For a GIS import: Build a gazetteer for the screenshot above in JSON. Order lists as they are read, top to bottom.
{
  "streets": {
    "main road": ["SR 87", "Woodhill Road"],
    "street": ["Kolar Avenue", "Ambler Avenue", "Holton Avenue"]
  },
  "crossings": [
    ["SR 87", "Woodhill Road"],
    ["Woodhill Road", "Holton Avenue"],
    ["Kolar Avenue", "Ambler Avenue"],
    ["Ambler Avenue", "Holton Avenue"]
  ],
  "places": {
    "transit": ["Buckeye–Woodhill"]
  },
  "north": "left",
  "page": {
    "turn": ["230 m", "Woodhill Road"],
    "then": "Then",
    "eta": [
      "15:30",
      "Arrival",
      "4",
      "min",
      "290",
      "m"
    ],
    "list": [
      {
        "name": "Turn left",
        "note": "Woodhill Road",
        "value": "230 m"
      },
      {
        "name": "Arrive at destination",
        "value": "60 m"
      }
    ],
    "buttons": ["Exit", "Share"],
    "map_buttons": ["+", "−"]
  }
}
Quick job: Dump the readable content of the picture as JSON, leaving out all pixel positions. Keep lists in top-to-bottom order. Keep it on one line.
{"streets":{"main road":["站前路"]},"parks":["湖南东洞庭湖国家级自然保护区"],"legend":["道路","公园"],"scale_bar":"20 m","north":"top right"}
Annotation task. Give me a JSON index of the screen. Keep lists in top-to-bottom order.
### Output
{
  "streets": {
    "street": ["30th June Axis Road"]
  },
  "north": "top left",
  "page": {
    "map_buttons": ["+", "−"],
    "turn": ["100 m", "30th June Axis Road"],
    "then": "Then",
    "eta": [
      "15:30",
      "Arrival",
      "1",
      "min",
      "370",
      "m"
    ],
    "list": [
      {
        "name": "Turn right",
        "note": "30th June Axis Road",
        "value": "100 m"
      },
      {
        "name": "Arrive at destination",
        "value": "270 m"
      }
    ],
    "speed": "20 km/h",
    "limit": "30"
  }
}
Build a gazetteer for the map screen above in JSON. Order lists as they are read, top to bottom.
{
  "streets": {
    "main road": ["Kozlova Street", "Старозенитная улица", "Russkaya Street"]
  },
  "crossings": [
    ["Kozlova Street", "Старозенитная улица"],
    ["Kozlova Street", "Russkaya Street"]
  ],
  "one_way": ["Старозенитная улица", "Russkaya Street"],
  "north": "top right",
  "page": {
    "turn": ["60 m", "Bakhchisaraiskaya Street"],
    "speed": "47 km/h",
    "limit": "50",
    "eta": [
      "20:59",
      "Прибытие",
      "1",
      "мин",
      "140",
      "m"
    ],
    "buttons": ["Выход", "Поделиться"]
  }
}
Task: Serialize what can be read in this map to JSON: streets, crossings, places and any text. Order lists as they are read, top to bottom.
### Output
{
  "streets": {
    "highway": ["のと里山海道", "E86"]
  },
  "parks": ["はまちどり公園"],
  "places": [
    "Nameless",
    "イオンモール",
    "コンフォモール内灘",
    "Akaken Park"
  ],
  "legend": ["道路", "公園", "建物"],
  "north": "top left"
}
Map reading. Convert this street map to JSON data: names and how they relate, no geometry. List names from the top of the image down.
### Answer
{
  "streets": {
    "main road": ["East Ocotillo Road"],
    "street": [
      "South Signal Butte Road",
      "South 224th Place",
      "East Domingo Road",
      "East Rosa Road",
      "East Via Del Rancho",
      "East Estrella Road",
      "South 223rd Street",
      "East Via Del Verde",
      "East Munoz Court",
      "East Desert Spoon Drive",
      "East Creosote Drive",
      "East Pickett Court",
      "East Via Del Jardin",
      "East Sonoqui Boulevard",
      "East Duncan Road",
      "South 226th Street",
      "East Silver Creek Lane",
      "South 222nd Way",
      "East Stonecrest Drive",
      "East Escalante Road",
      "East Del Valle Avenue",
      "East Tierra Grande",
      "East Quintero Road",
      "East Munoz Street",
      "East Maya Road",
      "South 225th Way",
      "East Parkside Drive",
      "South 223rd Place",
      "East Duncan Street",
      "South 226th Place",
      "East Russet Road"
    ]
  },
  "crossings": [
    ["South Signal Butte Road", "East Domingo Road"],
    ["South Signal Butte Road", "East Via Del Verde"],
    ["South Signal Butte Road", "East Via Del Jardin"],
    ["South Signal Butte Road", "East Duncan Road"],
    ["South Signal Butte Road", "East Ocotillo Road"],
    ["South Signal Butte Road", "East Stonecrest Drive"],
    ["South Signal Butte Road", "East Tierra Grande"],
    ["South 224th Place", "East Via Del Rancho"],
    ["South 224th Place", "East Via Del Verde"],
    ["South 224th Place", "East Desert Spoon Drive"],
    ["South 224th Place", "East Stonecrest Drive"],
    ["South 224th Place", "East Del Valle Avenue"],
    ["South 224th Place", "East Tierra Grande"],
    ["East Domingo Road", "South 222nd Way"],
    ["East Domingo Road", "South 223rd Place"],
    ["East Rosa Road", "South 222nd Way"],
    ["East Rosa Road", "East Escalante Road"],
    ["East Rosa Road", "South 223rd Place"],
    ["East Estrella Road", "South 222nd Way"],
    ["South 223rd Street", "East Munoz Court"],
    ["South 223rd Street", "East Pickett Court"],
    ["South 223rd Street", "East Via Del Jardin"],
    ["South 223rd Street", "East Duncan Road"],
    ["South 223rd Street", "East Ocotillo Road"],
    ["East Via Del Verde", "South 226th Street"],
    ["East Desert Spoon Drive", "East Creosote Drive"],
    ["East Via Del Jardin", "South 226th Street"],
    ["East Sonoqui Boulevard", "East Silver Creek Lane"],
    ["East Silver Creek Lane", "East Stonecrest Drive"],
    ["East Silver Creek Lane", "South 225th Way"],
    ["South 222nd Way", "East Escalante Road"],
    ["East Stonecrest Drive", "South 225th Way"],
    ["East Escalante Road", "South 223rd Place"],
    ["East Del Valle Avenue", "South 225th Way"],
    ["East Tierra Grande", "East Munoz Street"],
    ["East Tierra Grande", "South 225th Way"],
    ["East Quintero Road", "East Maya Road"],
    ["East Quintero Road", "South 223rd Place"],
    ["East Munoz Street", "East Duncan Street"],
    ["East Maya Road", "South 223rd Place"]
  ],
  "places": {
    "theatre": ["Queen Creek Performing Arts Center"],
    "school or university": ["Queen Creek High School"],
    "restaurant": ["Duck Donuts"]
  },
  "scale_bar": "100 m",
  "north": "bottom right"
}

◆ Instructions for the task
Would you print exactly and only the lines of the material above that run from the line with "Task: Serialize what" through the line with "Map reading. Convert", both included?

◆ Expected output
Task: Serialize what can be read in this map to JSON: streets, crossings, places and any text. Order lists as they are read, top to bottom.
### Output
{
  "streets": {
    "highway": ["のと里山海道", "E86"]
  },
  "parks": ["はまちどり公園"],
  "places": [
    "Nameless",
    "イオンモール",
    "コンフォモール内灘",
    "Akaken Park"
  ],
  "legend": ["道路", "公園", "建物"],
  "north": "top left"
}
Map reading. Convert this street map to JSON data: names and how they relate, no geometry. List names from the top of the image down.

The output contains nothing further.